Re: Processing instructions from James Clark on 2012-09-04 (public-microxml@w3.org from September 2012)

From: James Clark <jjc@jclark.com>
Date: Tue, 4 Sep 2012 10:06:48 +0700
To: public-microxml <public-microxml@w3.org>
Message-ID: <CANz3_EaWmuWbjaHZCh6NT0Ud6uO8bMLBs5dM5ZB8NDggnp1Yaw@mail.gmail.com>

John raised the PI issue again so I will continue this thread.  I said most
of what I want to say in:

http://lists.w3.org/Archives/Public/public-microxml/2012Jul/0072.html

2.  Should MicroXML support the authoring of PHP?  From what I understand,
> <?PHP?> was introduced for XML's benefit exclusively.  If we don't
> allow PIs at all, we are out of luck with this: you won't be able to
> annotate a MicroXML document with PHP stuff and still treat it as a
> MicroXML document.  OTOH, that is equally true of HTML5.


I would suggest taking this issue together with 4.
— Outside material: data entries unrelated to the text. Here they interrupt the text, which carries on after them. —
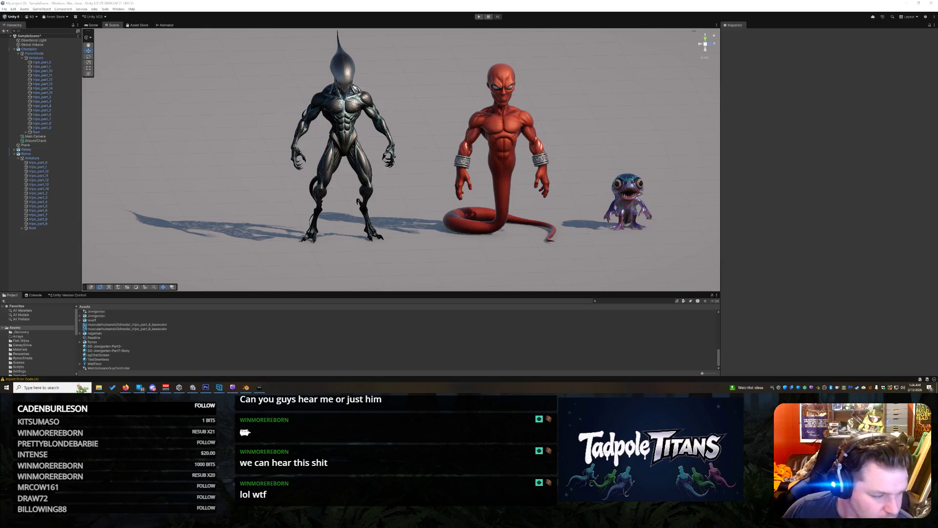
{"action": "left_click", "coordinate": [166, 387]}
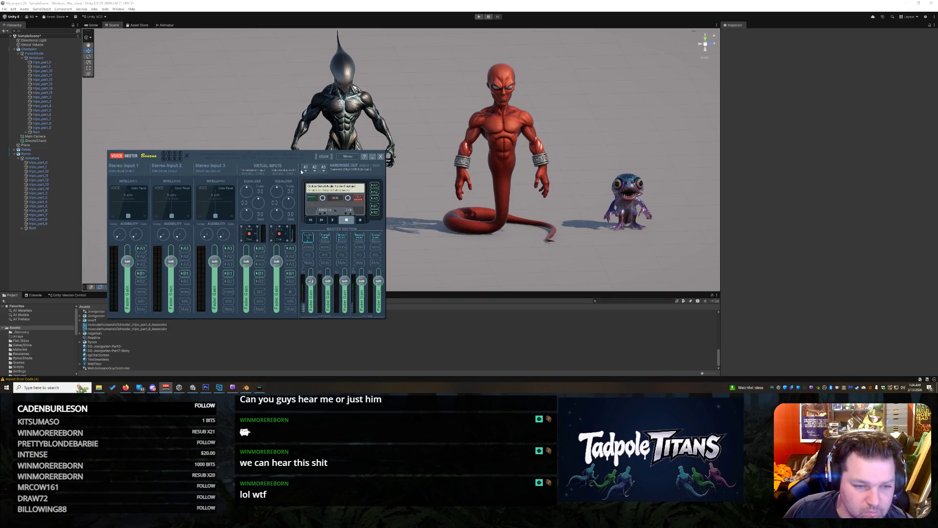
- Keep Headset Earphone as VoiceMeeter's A1 output device
{"action": "left_click", "coordinate": [306, 168]}
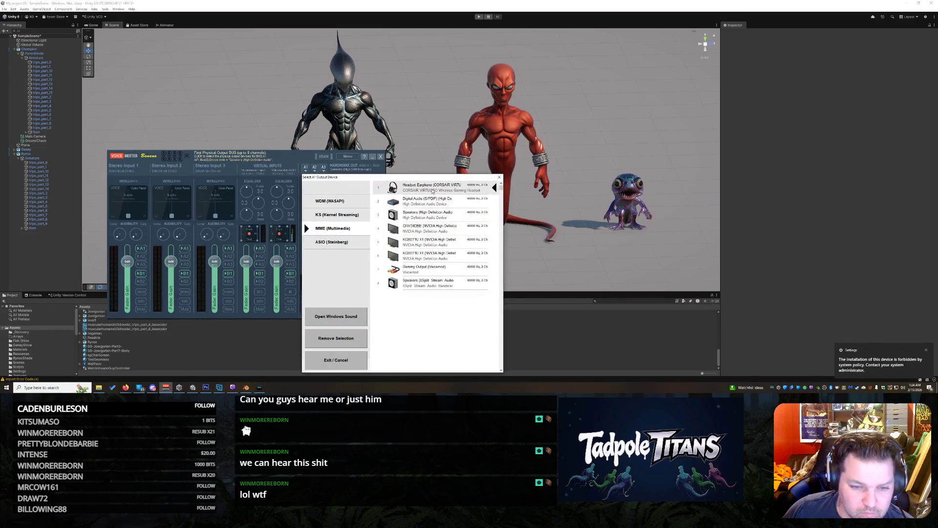
{"action": "left_click", "coordinate": [431, 191]}
{"action": "left_click", "coordinate": [495, 212]}
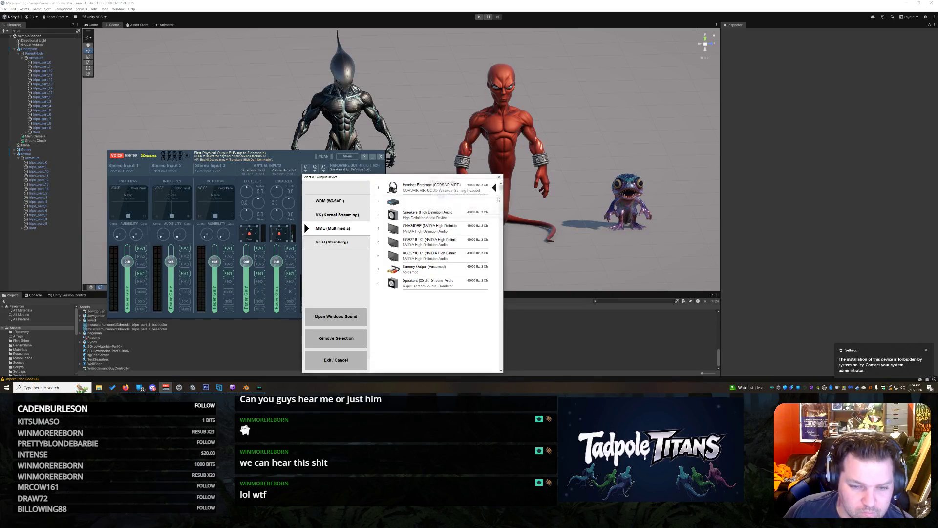
{"action": "left_click", "coordinate": [500, 177]}
- Close the network configuration window and confirm Voicemeeter AUX Input output is at 100
{"action": "left_click", "coordinate": [323, 157]}
{"action": "left_click", "coordinate": [347, 156]}
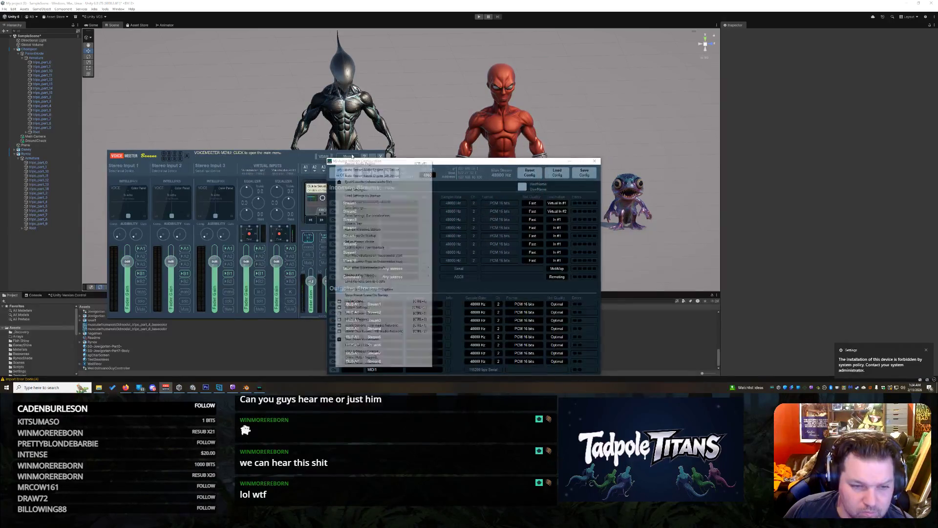
{"action": "left_click", "coordinate": [595, 162]}
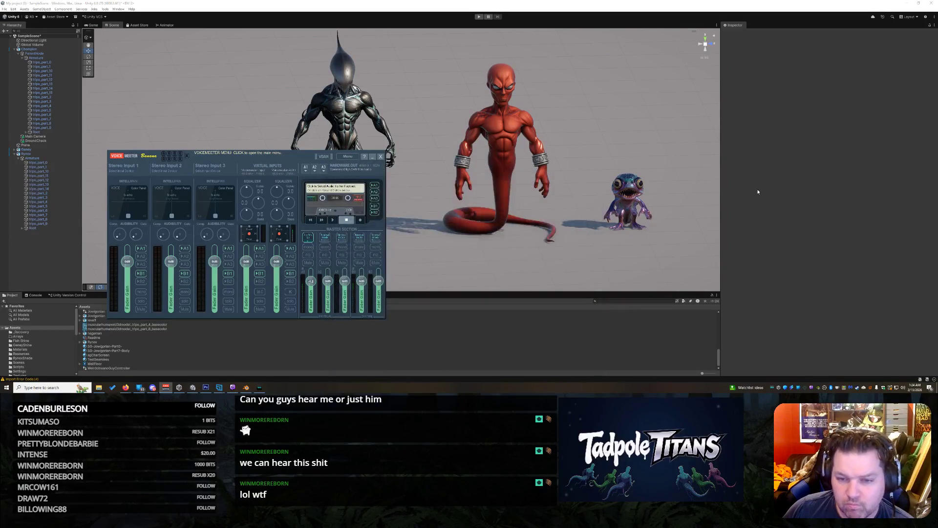
{"action": "left_click", "coordinate": [903, 388]}
{"action": "left_click", "coordinate": [903, 285]}
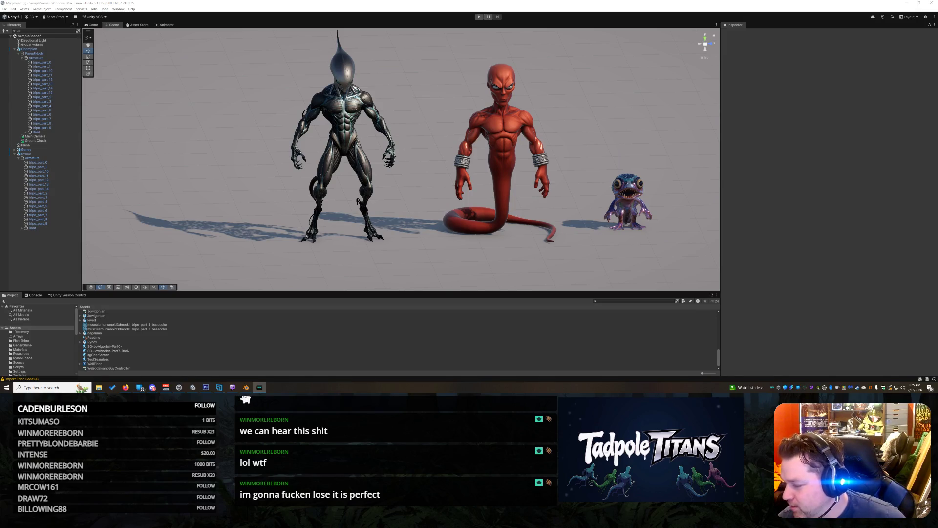
- Cycle through the windows, then reopen the Streamlabs Audio Mixer from the taskbar
{"action": "key", "text": "alt+Tab"}
{"action": "key", "text": "alt+Tab"}
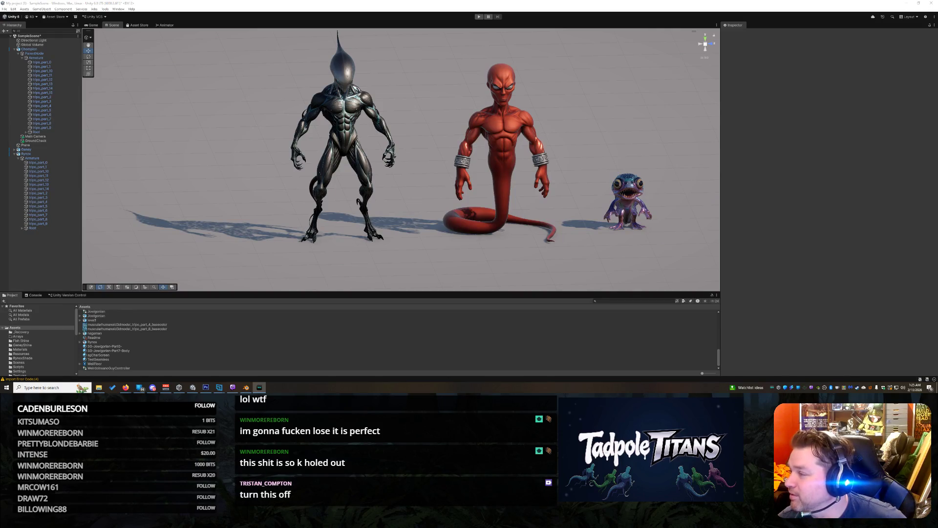
{"action": "key", "text": "alt+Tab"}
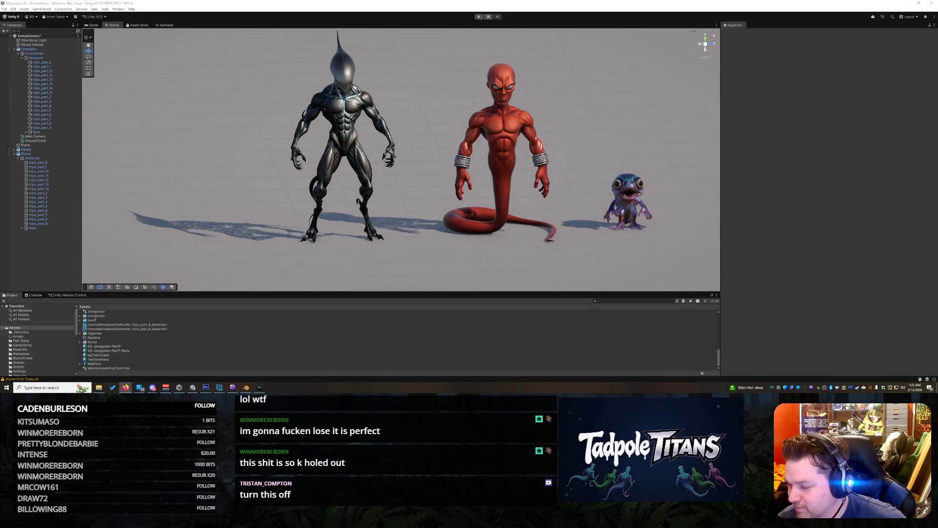
{"action": "key", "text": "alt+Tab"}
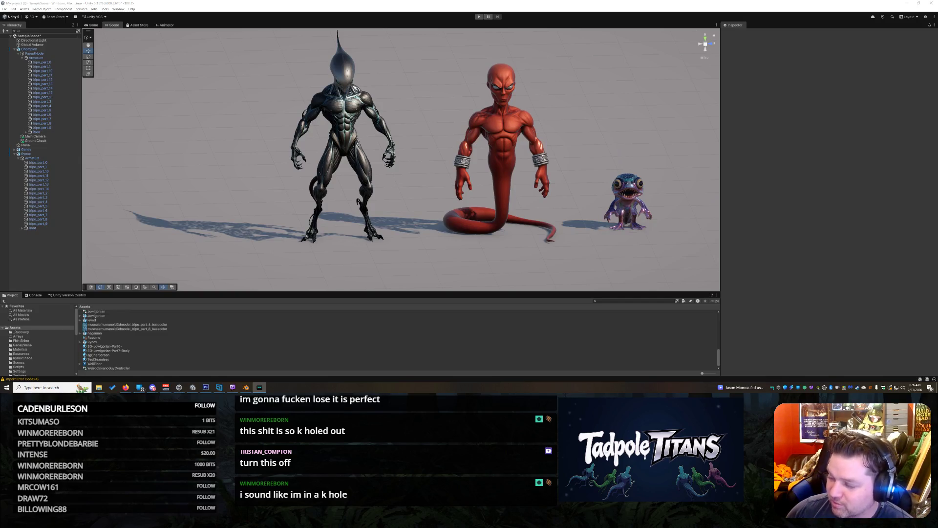
{"action": "left_click", "coordinate": [219, 387]}
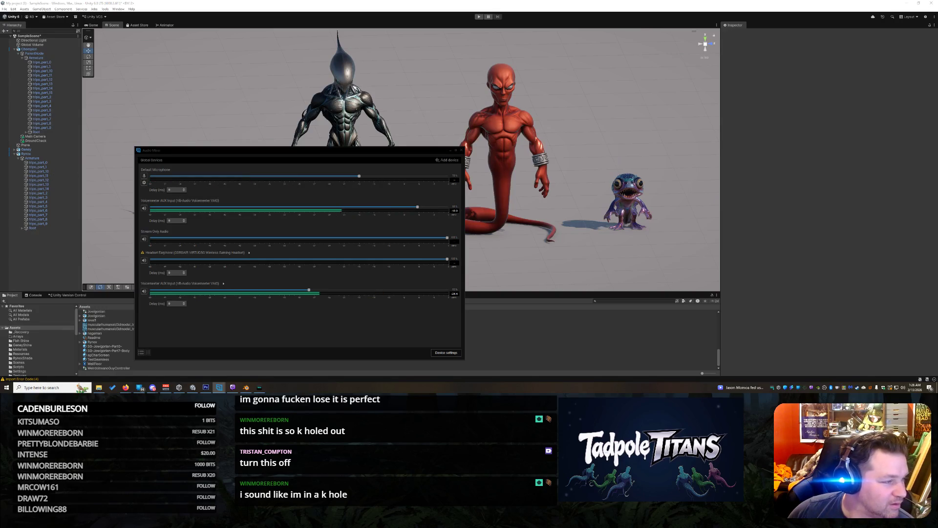
{"action": "left_click", "coordinate": [452, 175]}
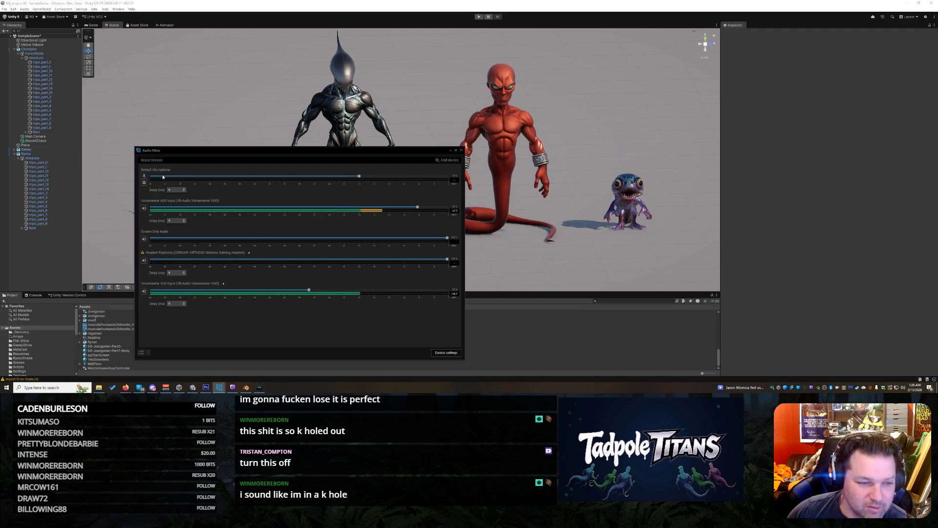
{"action": "right_click", "coordinate": [903, 387]}
{"action": "left_click", "coordinate": [889, 349]}
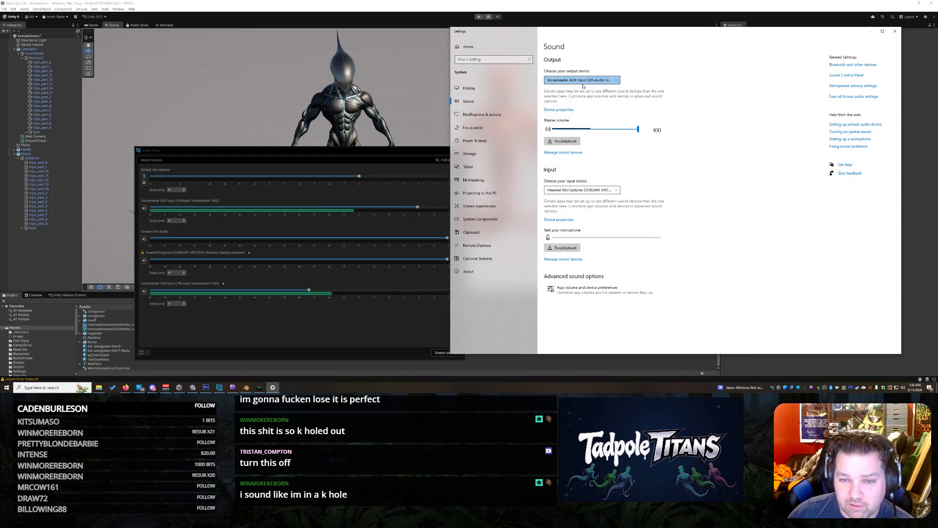
- Set Microphone (Voicemod) as the Windows sound input device, then minimize Sound settings
{"action": "left_click", "coordinate": [586, 190]}
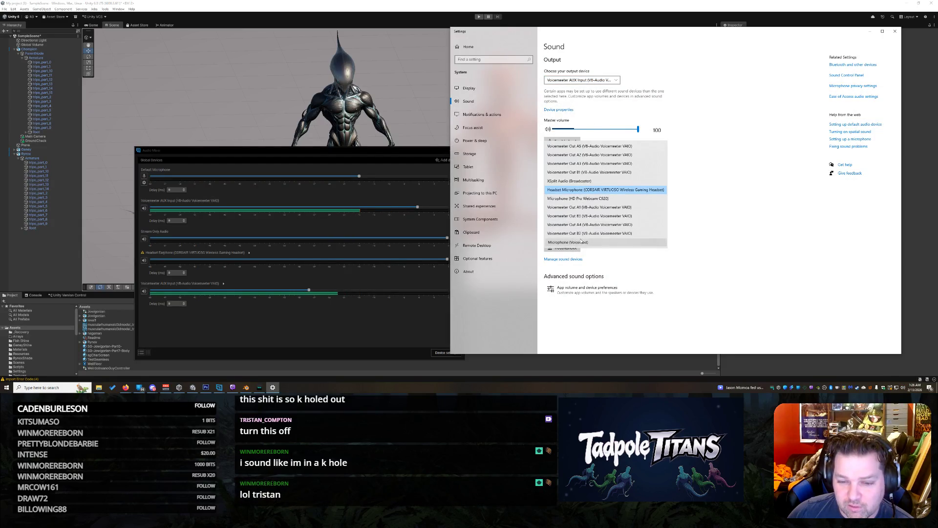
{"action": "left_click", "coordinate": [579, 241]}
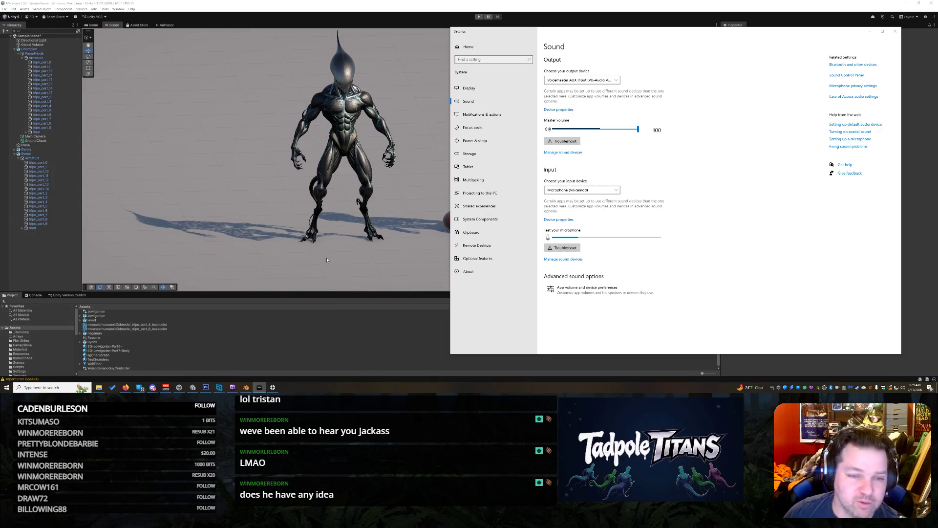
{"action": "left_click", "coordinate": [875, 33]}
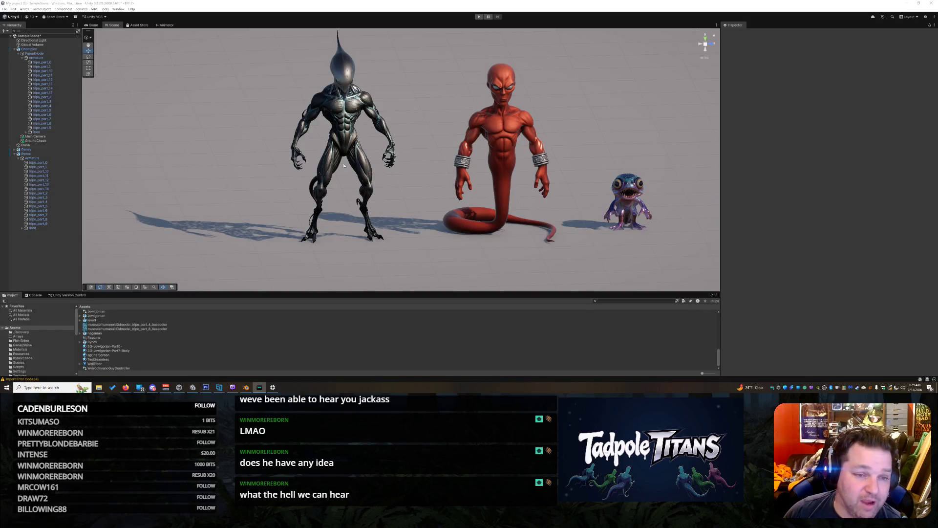
- Move and orbit the Scene camera to frame the black alien, red serpent-tailed humanoid and purple creature
{"action": "mouse_move", "coordinate": [436, 228]}
{"action": "left_mouse_down"}
{"action": "mouse_move", "coordinate": [398, 236]}
{"action": "mouse_move", "coordinate": [425, 244]}
{"action": "left_mouse_up"}
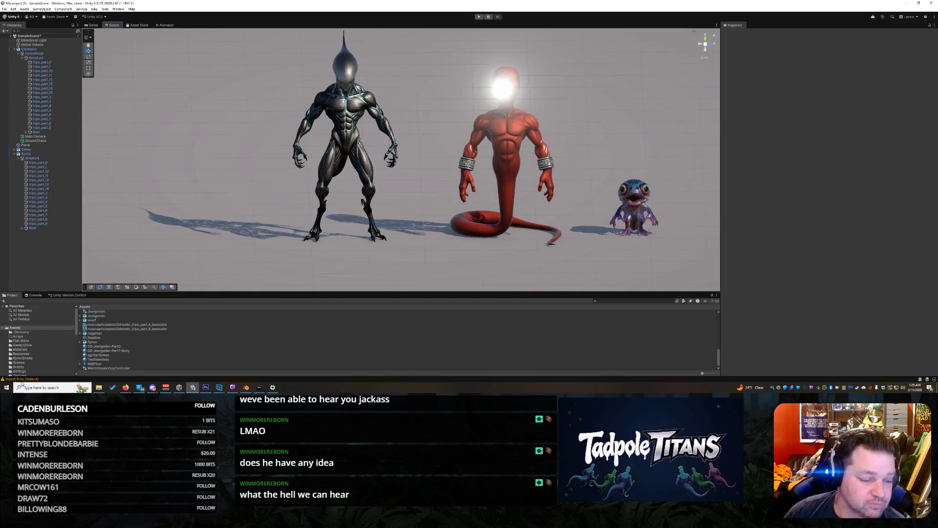
{"action": "mouse_move", "coordinate": [342, 219]}
{"action": "left_mouse_down"}
{"action": "mouse_move", "coordinate": [401, 210]}
{"action": "mouse_move", "coordinate": [280, 201]}
{"action": "mouse_move", "coordinate": [282, 231]}
{"action": "left_mouse_up"}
> 4. Are PIs allowed?  This is the most controversial remaining item.
> Everyone seems to agree that limiting them to start-tag format would be
> a Good Thing.  I see three positions:
>     A:  No PIs.
>     B:  No PIs except in the prolog.
>     C: PIs everywhere, as in XML.

Orthogonally to this, we could set things up so that a PI is a child
> of the next element rather than being a sibling.  This would make PIs
> in the prolog children of the root element.  However, it would require
> an exception for a PI not followed by an element; that is, a PI in a
> leaf element.


More generally, if we decide B or C, then we need also to address the issue
of how, if at all, PIs appear in the data model.

I very much opposed to C.  (I am not sure whether I agree that in this case
limiting to start-tag format is a Good Thing.)  George Bina's use case from
oXygen is a very good one, but it is fairly sophisticated and I think
comments are a clunky but useable alternative.

Supporting PIs anywhere in the data model in a natural way has a huge cost:
going from two kinds of element content to three and adding a separate
document node distinct from the root element.  I see the simplicity of the
data model as perhaps the biggest selling point of MicroXML, and I think
the cost to the data model of the C option vastly outweigh the benefits.  I
also don't buy the idea of adding PIs to the syntax but not to the data
model: that is cop-out that will confuse users and implementors.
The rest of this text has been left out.